Acontece que Stalin já sabia da Experiência Trinity, como ficou conhecido o teste realizado no estado do Novo México e que coroou o sucesso do Projeto Manhattan, iniciado em 1939. Mais do que isso: ele contava com informações enviadas de dentro do território americano para acelerar seu próprio programa nuclear, iniciado com considerável atraso, apenas em 1943, e liderado pelo físico nuclear Igor Kurchatov, que se reportava a Lavrentiy Beria, o temido chefe do serviço secreto do país. A informação de Truman apenas levou os soviéticos a acelerar os esforços ainda mais.
“Stalin estava bem ciente da existência da bomba atômica, e a União Soviética desenvolvia rapidamente a sua própria. Ele devia seu conhecimento ao cientista atômico Klaus Fuchs, que pode reivindicar ser o espião mais bem-sucedido da história”, descreve o documentarista e escritor Mike Rossiter no livro The Spy Who Changed The World.

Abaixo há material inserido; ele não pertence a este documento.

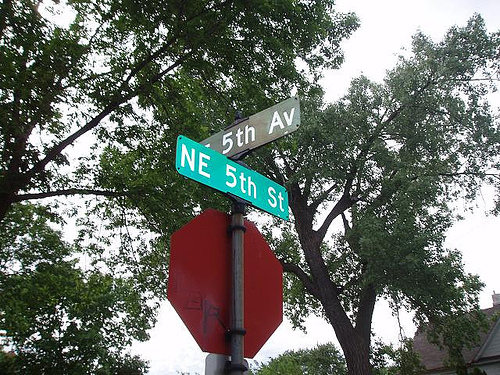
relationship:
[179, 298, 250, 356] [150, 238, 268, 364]
graffiti on back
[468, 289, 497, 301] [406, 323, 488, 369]
chimney on roof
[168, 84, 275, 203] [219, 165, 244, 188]
sign has number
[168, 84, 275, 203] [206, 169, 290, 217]
sign says 5th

Beria coordenou o programa nuclear soviético com mãos firmes: mobilizou especialistas, liderou os esforços na busca por plutônio e levou o país a detonar seu primeiro artefato nuclear em 29 de agosto de 1949 – nos detalhes técnicos, era uma cópia do modelo americano. E o fez graças ao apoio de uma vasta rede de espiões. O mais famoso e importante deles foi, de fato, Klaus Emil Julius Fuchs, um físico alemão que trabalhou em Los Alamos, sob a supervisão de Robert Oppenheimer. Atuou infiltrado e forneceu segredos importantes para os comunistas.
Espião eficiente
Nascido em Rüsselsheim, em 29 de dezembro de 1911, Fuchs cursou matemática e física na Universidade de Leipzig, onde seu pai, luterano e de orientação comunista, ensinava teologia. Em 1930, filiou-se ao Partido Comunista Alemão. Com a ascensão dos nazistas ao poder, ele abandonou o país quando descobriu que estava para ser preso — militante de esquerda ativo, chegou a invadir reuniões do Partido Nazista antes que o grupo chegasse ao poder; durante uma elas, foi espancado e jogado em um rio, de forma que era óbvio que sua integridade física não seria preservada sob o novo regime. Correu para Paris e depois se instalou, em setembro de 1933, no Reino Unido.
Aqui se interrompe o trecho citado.